#### [Stated exercise]
Write out the items below from the line containing "pose: elev=221.8 azim=278.4" through the line containing "Dot at: (192, 218)", keeping every line in that stretch unchanged. Leave the pictures out of your answer.

(Stored items)
----
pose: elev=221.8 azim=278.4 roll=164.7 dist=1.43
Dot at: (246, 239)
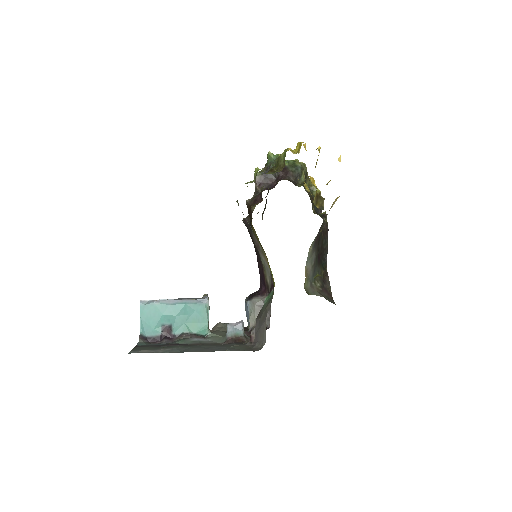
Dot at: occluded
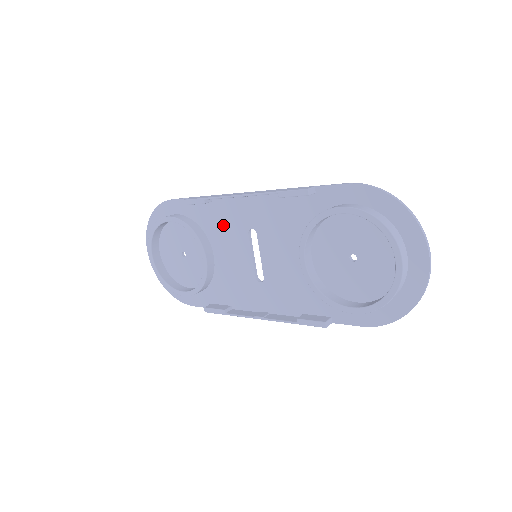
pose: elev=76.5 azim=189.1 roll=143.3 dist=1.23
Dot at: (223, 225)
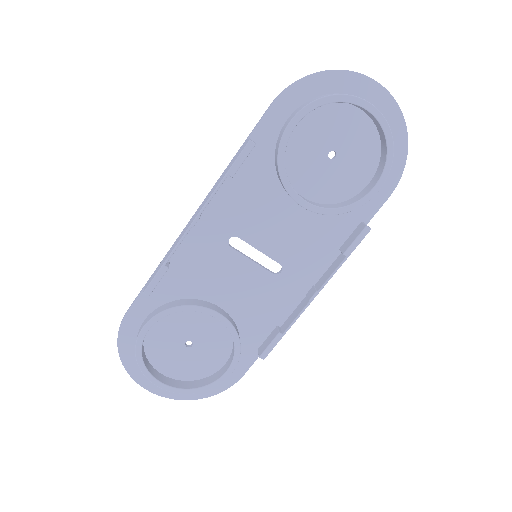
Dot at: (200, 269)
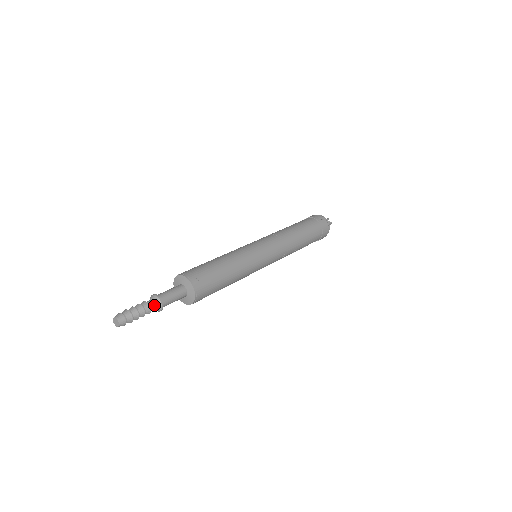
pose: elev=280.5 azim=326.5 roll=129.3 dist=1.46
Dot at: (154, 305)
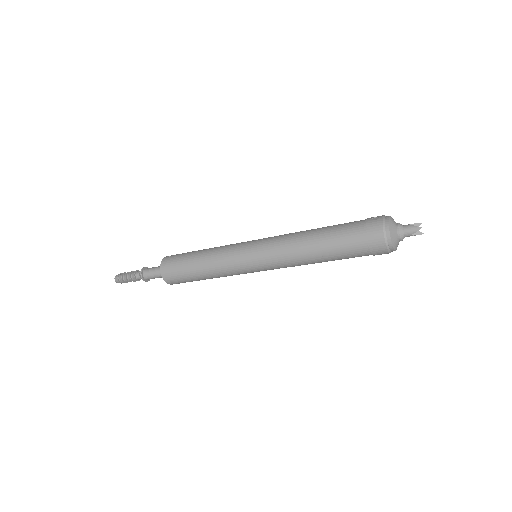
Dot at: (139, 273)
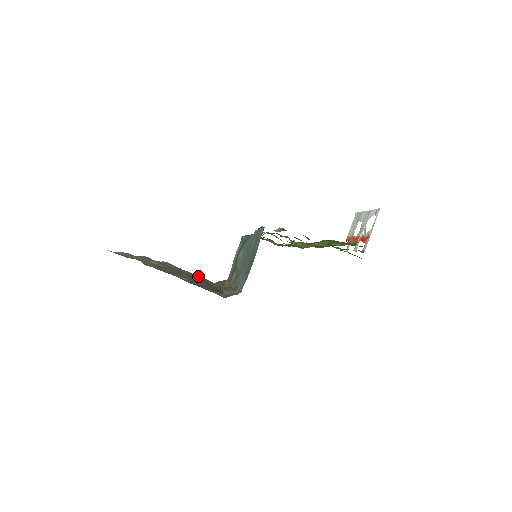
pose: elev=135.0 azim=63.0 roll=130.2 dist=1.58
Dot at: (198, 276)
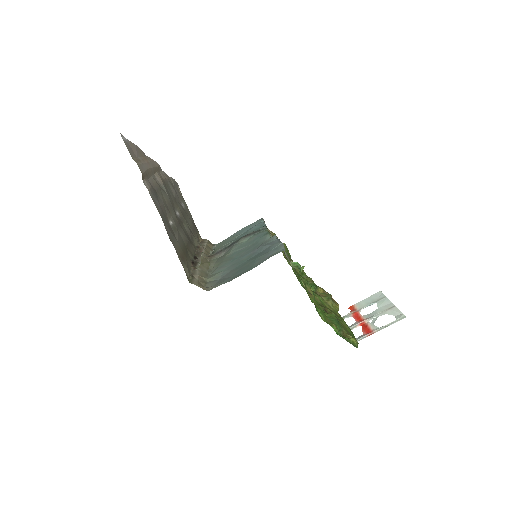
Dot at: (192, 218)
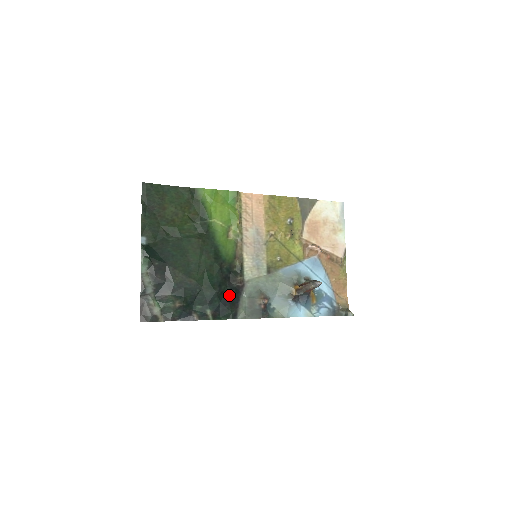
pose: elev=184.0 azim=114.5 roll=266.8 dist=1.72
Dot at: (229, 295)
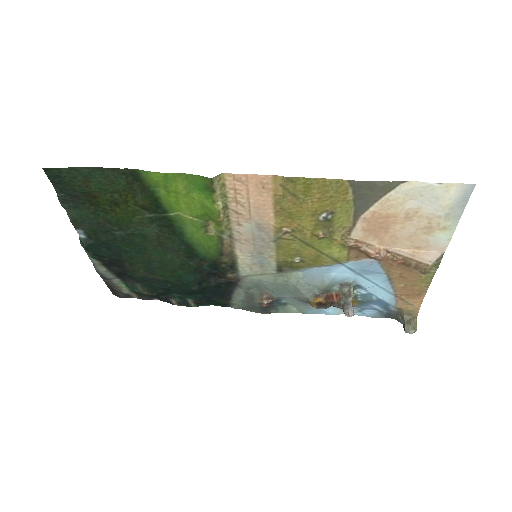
----
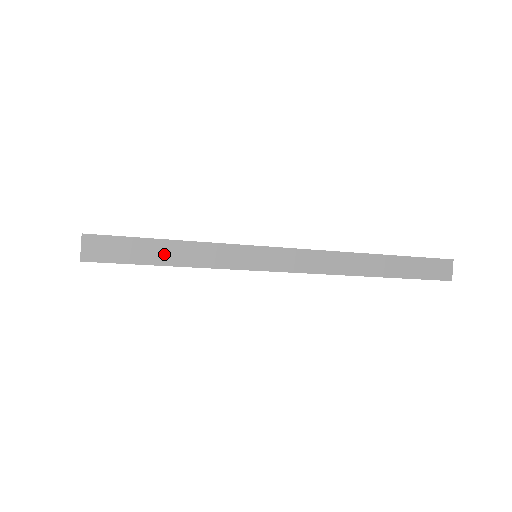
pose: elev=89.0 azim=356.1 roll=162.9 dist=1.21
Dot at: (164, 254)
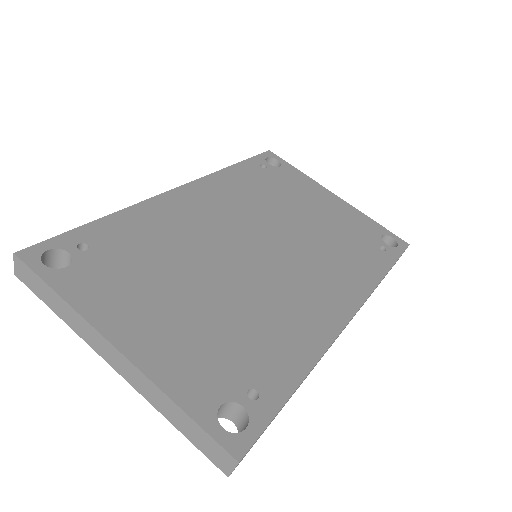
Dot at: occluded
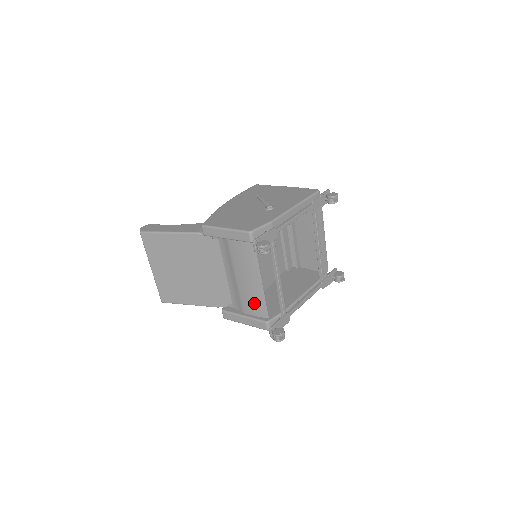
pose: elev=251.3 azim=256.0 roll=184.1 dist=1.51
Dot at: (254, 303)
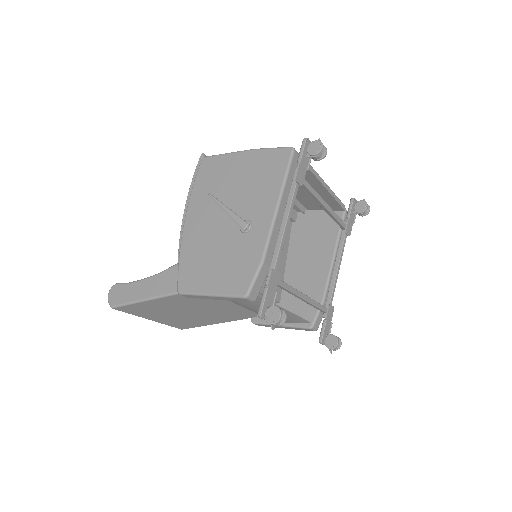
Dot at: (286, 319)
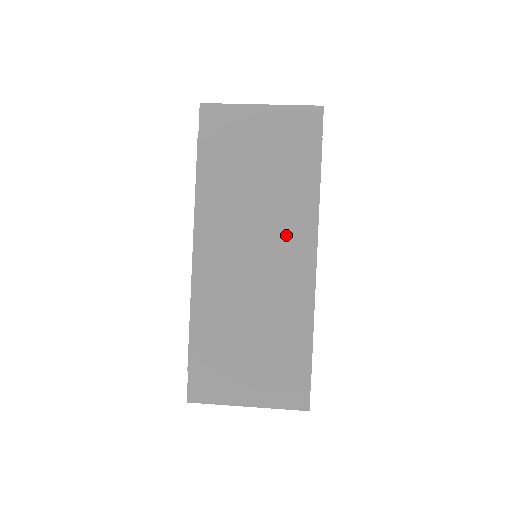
----
#### [The reply]
pose: elev=221.8 azim=278.4 roll=164.7 dist=1.43
Dot at: (246, 239)
Dot at: occluded
pose: elev=76.5 azim=189.1 roll=143.3 dist=1.23
Dot at: (223, 225)
Dot at: (200, 269)
pose: elev=280.5 azim=326.5 roll=129.3 dist=1.46
Dot at: (154, 305)
Dot at: (139, 273)
pose: elev=135.0 azim=63.0 roll=130.2 dist=1.58
Dot at: (198, 276)
Dot at: (192, 218)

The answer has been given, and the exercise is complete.